Reproduce the rows from the first line through the line containing "growing U.S. mortgage credit market and", substituting "Guest" for every occurrence of "Anonymous" and leaving all else unchanged.

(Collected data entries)
__________________________________________________

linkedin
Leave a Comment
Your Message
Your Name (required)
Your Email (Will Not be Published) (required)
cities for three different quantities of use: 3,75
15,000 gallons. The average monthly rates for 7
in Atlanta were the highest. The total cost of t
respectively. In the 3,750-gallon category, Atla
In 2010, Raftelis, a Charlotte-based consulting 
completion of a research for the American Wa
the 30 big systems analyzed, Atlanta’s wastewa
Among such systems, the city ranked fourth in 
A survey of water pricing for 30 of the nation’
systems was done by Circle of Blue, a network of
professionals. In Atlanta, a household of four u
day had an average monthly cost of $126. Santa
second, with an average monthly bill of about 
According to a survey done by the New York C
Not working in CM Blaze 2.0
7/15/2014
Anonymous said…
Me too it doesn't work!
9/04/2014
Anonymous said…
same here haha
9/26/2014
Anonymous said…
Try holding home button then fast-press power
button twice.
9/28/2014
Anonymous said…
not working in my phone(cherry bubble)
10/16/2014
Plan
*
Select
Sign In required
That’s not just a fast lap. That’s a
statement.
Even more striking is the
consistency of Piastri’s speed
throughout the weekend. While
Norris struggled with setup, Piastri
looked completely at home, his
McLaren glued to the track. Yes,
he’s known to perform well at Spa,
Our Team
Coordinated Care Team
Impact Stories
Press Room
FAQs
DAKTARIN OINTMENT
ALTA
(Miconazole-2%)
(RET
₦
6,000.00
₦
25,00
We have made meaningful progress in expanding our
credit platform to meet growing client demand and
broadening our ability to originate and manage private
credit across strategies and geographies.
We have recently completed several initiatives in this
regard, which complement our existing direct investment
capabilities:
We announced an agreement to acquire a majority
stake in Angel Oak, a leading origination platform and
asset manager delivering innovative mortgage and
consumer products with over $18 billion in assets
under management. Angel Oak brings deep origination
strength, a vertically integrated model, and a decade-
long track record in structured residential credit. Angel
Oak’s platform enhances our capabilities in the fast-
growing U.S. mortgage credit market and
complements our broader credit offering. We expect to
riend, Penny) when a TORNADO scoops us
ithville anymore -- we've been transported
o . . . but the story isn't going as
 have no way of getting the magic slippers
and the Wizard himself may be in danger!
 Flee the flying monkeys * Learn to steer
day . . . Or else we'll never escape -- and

__________________________________________________

Task output »
linkedin
Leave a Comment
Your Message
Your Name (required)
Your Email (Will Not be Published) (required)
cities for three different quantities of use: 3,75
15,000 gallons. The average monthly rates for 7
in Atlanta were the highest. The total cost of t
respectively. In the 3,750-gallon category, Atla
In 2010, Raftelis, a Charlotte-based consulting 
completion of a research for the American Wa
the 30 big systems analyzed, Atlanta’s wastewa
Among such systems, the city ranked fourth in 
A survey of water pricing for 30 of the nation’
systems was done by Circle of Blue, a network of
professionals. In Atlanta, a household of four u
day had an average monthly cost of $126. Santa
second, with an average monthly bill of about 
According to a survey done by the New York C
Not working in CM Blaze 2.0
7/15/2014
Guest said…
Me too it doesn't work!
9/04/2014
Guest said…
same here haha
9/26/2014
Guest said…
Try holding home button then fast-press power
button twice.
9/28/2014
Guest said…
not working in my phone(cherry bubble)
10/16/2014
Plan
*
Select
Sign In required
That’s not just a fast lap. That’s a
statement.
Even more striking is the
consistency of Piastri’s speed
throughout the weekend. While
Norris struggled with setup, Piastri
looked completely at home, his
McLaren glued to the track. Yes,
he’s known to perform well at Spa,
Our Team
Coordinated Care Team
Impact Stories
Press Room
FAQs
DAKTARIN OINTMENT
ALTA
(Miconazole-2%)
(RET
₦
6,000.00
₦
25,00
We have made meaningful progress in expanding our
credit platform to meet growing client demand and
broadening our ability to originate and manage private
credit across strategies and geographies.
We have recently completed several initiatives in this
regard, which complement our existing direct investment
capabilities:
We announced an agreement to acquire a majority
stake in Angel Oak, a leading origination platform and
asset manager delivering innovative mortgage and
consumer products with over $18 billion in assets
under management. Angel Oak brings deep origination
strength, a vertically integrated model, and a decade-
long track record in structured residential credit. Angel
Oak’s platform enhances our capabilities in the fast-
growing U.S. mortgage credit market and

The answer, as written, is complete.